While we were there, a German railfan was there as well, and the station agent chatted with us, somewhat through the German fan. The agent told the story that he was walking through the tunnel on his way to work one time and tripped on something between the tunnel wall and the rails.
It was a large winged eagle with the swastika in the middle. These used to adorn the fronts of German engines, and when the allies were getting close steam engine crews took off the emblems and discarded them so as not to be confused with the hard-core Nazi's.
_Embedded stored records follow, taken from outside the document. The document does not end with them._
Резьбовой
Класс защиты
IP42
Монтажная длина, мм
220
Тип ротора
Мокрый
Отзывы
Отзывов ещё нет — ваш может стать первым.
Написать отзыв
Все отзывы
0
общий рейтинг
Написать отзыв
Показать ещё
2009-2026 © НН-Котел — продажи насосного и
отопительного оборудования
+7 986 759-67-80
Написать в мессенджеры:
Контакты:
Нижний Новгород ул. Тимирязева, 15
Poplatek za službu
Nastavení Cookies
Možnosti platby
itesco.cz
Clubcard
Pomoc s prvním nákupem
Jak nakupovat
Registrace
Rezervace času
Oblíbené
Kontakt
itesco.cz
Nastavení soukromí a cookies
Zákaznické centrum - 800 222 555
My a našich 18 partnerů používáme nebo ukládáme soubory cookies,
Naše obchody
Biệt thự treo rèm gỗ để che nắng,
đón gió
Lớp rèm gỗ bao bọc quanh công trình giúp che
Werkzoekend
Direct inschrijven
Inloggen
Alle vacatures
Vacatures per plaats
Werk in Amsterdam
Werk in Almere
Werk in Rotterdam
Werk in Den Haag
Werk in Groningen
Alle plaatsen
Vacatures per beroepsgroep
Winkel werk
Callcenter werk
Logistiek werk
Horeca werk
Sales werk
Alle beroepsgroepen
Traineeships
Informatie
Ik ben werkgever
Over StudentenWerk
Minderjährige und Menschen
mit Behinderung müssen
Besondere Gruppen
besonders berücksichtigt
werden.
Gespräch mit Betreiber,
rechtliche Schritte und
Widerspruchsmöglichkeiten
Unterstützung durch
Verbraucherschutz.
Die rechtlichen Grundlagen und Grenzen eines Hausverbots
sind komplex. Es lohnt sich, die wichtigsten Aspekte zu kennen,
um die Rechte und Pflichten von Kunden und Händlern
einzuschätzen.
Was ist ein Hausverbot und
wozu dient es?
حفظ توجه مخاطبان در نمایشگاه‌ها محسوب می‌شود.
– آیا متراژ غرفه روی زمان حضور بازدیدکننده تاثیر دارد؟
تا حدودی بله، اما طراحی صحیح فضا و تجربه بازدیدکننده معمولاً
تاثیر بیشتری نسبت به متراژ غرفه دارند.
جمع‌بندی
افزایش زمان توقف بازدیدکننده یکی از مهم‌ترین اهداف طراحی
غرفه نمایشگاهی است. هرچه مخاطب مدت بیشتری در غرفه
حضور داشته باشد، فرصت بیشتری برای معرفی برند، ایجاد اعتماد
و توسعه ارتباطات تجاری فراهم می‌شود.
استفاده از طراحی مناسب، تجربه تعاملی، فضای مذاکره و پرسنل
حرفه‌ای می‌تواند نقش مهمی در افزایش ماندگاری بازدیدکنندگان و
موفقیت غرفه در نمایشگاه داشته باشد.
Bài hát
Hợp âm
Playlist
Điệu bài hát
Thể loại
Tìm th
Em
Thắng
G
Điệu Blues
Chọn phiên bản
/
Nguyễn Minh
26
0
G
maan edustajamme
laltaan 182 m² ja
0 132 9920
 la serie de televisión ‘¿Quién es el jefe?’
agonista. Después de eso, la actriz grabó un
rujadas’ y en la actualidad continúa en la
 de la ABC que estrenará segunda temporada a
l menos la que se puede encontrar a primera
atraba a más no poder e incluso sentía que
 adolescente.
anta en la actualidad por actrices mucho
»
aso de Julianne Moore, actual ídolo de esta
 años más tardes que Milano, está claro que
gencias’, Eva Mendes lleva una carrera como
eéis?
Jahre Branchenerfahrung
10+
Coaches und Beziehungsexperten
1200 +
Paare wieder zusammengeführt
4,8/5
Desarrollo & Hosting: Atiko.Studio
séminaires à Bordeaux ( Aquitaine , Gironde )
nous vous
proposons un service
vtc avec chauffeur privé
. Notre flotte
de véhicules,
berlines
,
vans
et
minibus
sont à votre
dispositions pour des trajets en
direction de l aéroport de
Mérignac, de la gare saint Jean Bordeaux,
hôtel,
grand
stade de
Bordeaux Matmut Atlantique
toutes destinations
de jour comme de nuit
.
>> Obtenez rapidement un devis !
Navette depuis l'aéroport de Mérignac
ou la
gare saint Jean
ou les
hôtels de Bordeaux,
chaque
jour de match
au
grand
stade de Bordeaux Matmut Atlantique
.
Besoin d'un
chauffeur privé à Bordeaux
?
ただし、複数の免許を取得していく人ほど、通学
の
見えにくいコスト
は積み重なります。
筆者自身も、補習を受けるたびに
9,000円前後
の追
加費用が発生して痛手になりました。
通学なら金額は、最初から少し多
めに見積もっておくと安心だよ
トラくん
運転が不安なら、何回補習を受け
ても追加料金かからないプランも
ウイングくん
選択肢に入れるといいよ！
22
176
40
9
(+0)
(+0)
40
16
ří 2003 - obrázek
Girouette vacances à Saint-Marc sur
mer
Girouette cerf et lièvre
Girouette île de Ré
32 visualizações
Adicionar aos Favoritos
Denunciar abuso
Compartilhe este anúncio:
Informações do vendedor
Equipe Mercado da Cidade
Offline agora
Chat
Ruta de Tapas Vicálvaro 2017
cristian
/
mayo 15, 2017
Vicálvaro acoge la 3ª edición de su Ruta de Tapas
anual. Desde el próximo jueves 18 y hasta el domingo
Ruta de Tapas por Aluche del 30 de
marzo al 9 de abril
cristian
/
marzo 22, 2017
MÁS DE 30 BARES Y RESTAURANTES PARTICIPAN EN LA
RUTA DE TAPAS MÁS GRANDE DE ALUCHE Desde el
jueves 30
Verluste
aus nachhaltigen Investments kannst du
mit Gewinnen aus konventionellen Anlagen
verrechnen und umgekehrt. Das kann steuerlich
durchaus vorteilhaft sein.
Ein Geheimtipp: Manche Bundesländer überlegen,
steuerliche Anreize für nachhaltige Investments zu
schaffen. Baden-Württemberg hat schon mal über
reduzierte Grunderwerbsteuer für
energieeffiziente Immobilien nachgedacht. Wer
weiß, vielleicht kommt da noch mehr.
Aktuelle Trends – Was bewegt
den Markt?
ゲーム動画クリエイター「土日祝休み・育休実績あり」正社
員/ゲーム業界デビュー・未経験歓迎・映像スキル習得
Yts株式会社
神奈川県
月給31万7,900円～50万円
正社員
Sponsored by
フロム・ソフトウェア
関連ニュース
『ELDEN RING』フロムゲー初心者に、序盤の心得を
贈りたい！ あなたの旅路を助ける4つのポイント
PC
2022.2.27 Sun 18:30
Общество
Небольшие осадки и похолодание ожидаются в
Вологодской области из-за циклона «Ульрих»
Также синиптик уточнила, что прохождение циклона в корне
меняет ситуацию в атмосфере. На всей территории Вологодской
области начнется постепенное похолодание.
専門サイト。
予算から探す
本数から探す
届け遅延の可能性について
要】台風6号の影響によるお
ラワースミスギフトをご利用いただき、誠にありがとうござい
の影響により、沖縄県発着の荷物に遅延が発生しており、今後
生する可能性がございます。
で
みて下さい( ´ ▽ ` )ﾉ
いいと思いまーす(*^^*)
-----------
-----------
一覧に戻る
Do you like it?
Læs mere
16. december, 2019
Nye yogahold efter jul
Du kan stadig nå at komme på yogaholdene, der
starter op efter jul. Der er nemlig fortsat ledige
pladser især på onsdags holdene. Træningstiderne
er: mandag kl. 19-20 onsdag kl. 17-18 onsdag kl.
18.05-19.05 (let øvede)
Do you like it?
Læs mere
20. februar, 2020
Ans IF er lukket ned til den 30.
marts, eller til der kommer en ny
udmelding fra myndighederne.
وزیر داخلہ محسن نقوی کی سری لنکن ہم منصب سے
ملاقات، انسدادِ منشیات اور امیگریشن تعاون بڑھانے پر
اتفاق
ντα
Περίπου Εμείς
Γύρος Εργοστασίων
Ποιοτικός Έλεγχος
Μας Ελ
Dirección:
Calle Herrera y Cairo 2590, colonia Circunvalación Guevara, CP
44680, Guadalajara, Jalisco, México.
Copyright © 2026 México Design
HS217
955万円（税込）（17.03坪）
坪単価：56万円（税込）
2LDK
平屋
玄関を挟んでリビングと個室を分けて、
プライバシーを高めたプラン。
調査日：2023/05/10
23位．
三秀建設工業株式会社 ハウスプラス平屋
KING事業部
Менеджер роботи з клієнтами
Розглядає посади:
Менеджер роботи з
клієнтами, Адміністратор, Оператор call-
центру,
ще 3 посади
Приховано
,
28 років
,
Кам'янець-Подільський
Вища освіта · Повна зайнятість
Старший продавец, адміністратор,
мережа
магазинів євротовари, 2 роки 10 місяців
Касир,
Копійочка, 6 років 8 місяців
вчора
This agent asked us to wait in the parking lot, and proceeded back into the station, and a couple minutes later carried this big ensignia out to the parking lot to show us. I have a slide of him holding it at arms length and it was probably 4-6 feet long. Wish I had it scanned to show you all. We thought it was a cool thing to see.
After seeing a lot of WW2 documentaries on war production in Germany where they had underground factories and the like, it would not be a big surprise to find some gold-filled train hiding someplace.
What is amazing to me is that the historical stories and finds just keep on emerging all these years after WW2.
I think Chris hit on the scenrio I also share in his comments above.